Nevertheless, our approach to older people and our own ageing can often suggest a story with a predictable downward spiral, as if nothing new ever happens once we pass a certain age. How can we encourage one another to bear witness to the Psalmist’s assertion that ‘in old age they still produce fruit; they are always green and full of sap’?

4: Spoilt for Choice

Samuel’s luck seems to be in when the family he’s sent to turns out to have eight sons to choose from. But it didn’t make the choice any easier. A feature of the consumer society is the amazing array of varieties of almost everything we need to buy. In such a world, choice is seen not simply as good, but as a right.

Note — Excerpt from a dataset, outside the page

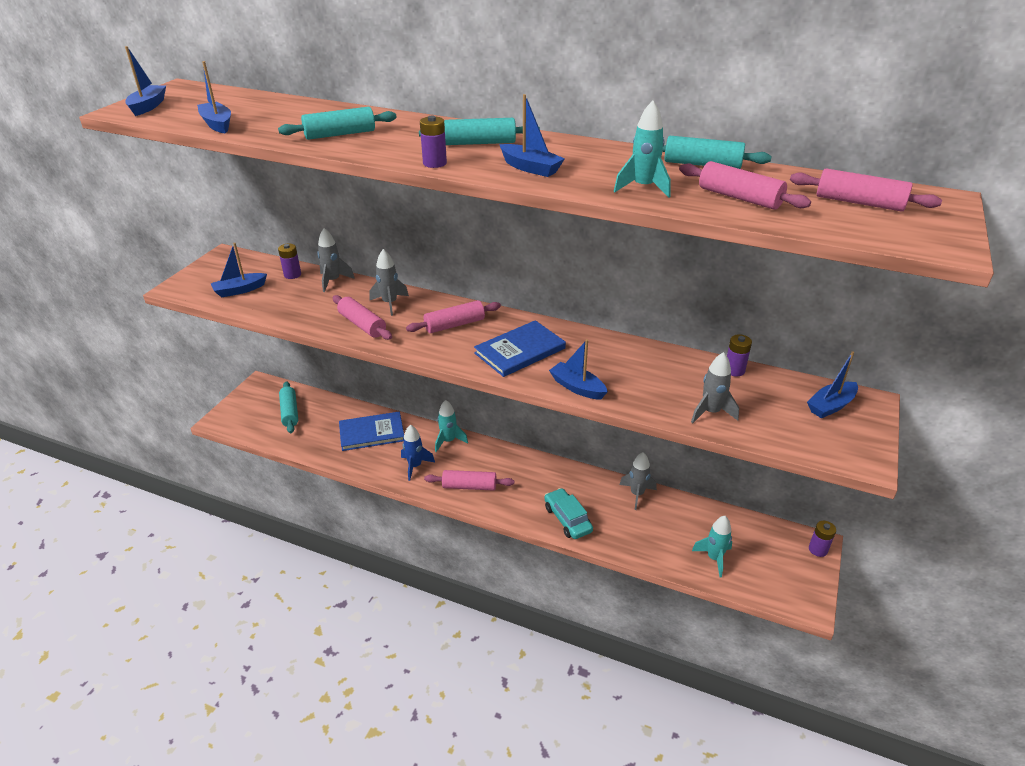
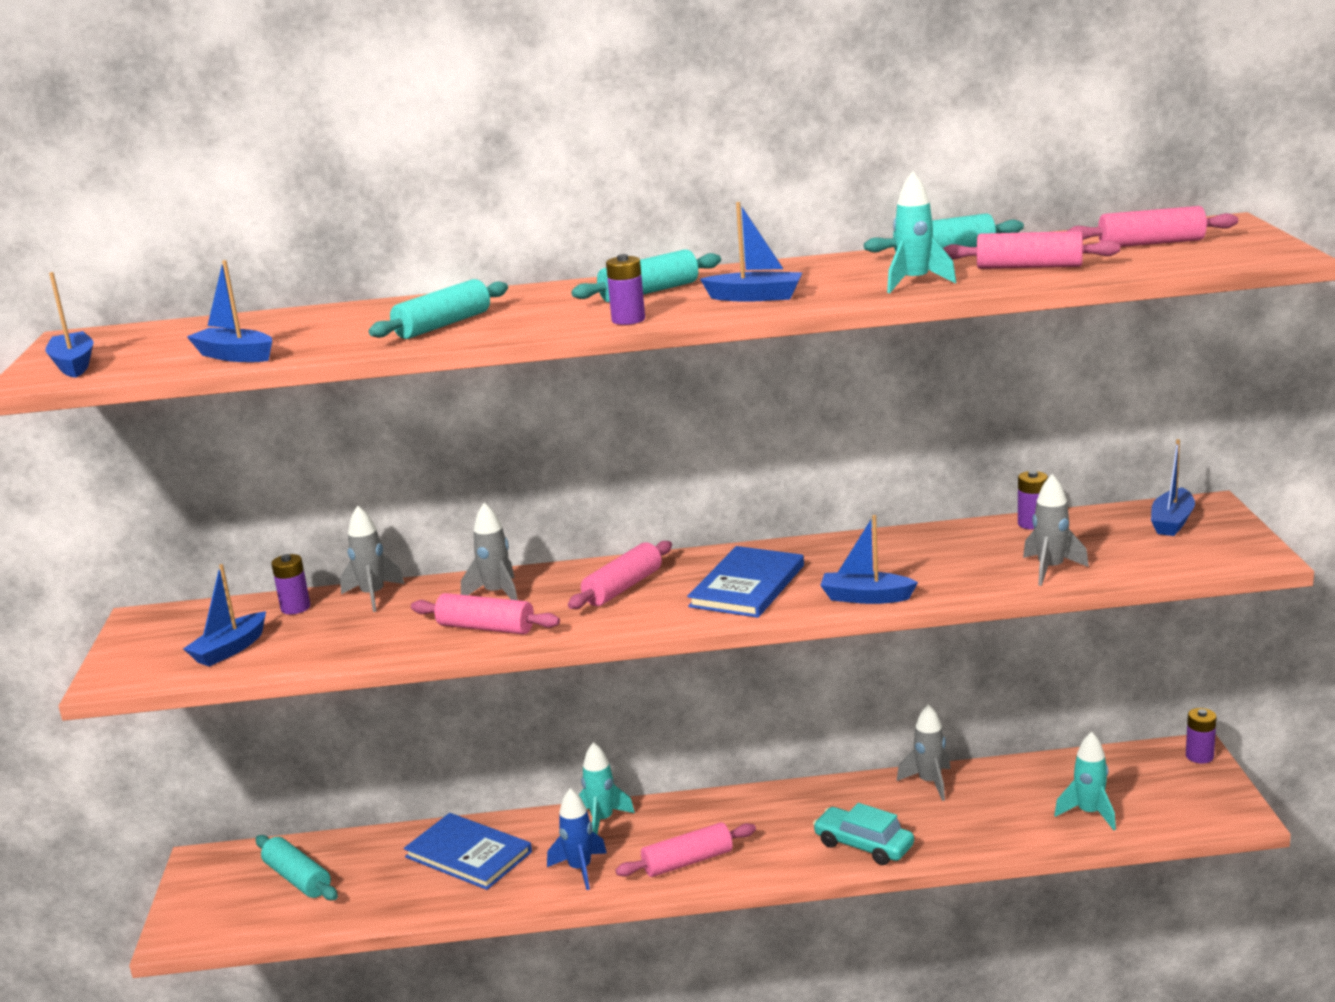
camera: 25 degrees left, 15 degrees down
blue book [339,411,404,451] -> blue book turned 75 degrees clockwise [404,813,532,890]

Nowadays this has ethical dimensions, both from an ecological point of view and when debates occur about choice and rights at the beginning and end of life.

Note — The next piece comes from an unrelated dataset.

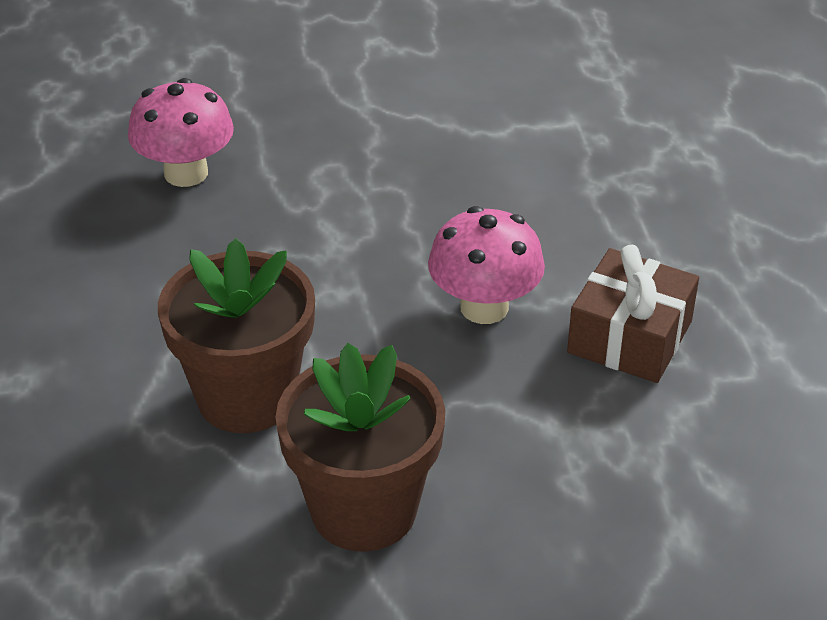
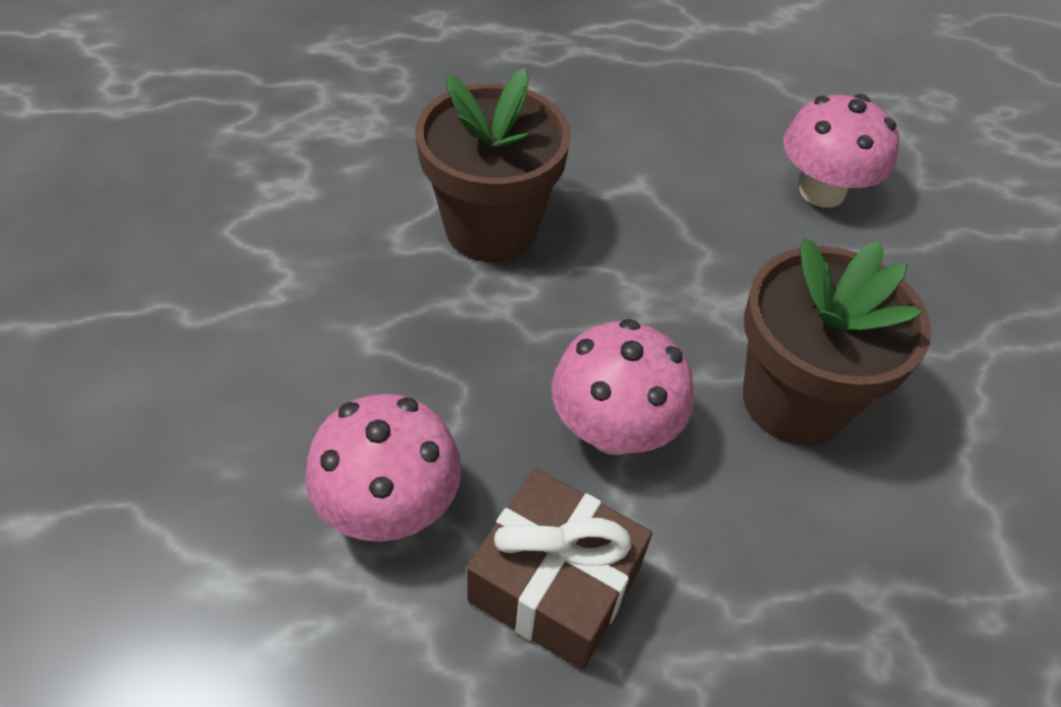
camera: 90 degrees right, 10 degrees up
brown flower pot [276,343,445,552] -> brown flower pot moved to [743,238,931,445]
none -> pink mushroom [306,394,462,542]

At the beginning of life, people make choices for us about all sorts of things, but as we grow we assert our right and ability to choose for ourselves. Jesus’ words to Simon Peter (John 21:18) suggest a view of ageing which many share – i.e. other people increasingly decide our fate. MHA works to offer choice, both in the types of housing and care available, and in the way in which older life is lived day by day. How might we share that aspiration for ourselves and for those older people in our family or church?

All age worship

Have you ever been the last to be chosen when someone is picking teams? How does that make you feel? (Ask for suggestions)

Sometimes, inside us, we may have big ideas. E.g. ‘I would like to play football for Man United’ or ’I would like to be a brain surgeon or travel round the world’. We know what we want to do but we give up because we have too few resources, lack expertise, we feel too young or old, or we feel others will think we are not good enough.

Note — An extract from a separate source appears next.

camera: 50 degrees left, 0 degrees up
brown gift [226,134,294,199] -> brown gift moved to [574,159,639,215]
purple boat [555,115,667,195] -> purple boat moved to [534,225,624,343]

Discover whether there are people in the congregation who have chosen to do something unexpected, e.g. left the family business or gone to another country to start a new life. Perhaps, as this is MHA Sunday, find someone who has chosen to begin a new life in a care home or a sheltered housing scheme and ask them to describe one of the new opportunities that they have discovered.

Jesus’ story of the tiny mustard seed shows us that sometimes very small beginnings can produce amazing results that are way out of proportion to the expectations.

[NB the mustard plant referred to is not the ‘mustard and cress’ we are familiar with.]

  • Mother Teresa of Calcutta began an orphanage with such a vision. She told her superiors, "I have three pennies and a dream to build an orphanage." "Mother Teresa," her superiors replied very gently, "You cannot build an orphanage with three pennies ... with three pennies you can’t do anything." "I know," she said, smiling, "but with God and three pennies I can do anything." The parable of the mustard seed reminds us that God’s beginnings may be small, but the results great. (see also stories of Gladys Aylward and others).
  • Without a kite and Homan Walsh, a ten-year-old boy, the Niagara Falls Bridge would not have been built in 1847. The problem was how to get the first line across the steep cliffs, rapids and swirling winds. First Homan crossed the river on a ferry lower on the river since the prevailing winds came from the Canadian side. He hiked back to the cliff chosen by the engineer and launched his kite and released more and more line as the kite sailed to the American shore. Then he waited for the winds to subside after sunset. It was a long wait, but finally the line became slack, and he reeled it in. Unfortunately, the line had fallen into the gorge where the sharp ice had shredded it. Because of bad weather Homan stayed with a family on the Canadian side for eight days before a second, successful, attempt. After securing the initial kite string, progressively heavier and heavier line was fed across until a steel cable that connected across the gorge, and the bridge construction could begin. Homan Walsh was rewarded with a $10 cash prize.
  • Knowing that there are choices to be made can empower people. The tale is told that some residents in a care home complained to the cook that they were only ever offered vanilla ice-cream. Could they not have chocolate or strawberry as a change? The following week three flavours of ice-cream were offered, but only the vanilla was chosen. But everyone was happy and felt better because there was now an option to choose.